Calculate how many lines in the following records hold the word "Comments", and report that number without comment.

_Available data_
· · · · · · ·
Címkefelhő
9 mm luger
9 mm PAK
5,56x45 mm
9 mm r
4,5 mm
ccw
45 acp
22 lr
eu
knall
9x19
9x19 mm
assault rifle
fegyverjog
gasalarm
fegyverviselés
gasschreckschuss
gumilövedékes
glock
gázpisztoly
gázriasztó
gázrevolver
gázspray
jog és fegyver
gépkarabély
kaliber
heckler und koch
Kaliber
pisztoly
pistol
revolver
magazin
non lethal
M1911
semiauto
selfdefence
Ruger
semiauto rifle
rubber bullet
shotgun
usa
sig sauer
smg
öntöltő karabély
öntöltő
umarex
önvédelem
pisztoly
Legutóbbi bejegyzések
· · · · · · ·
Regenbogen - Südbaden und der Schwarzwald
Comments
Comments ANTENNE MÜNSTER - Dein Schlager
· · · · · · ·
_Written reply_
2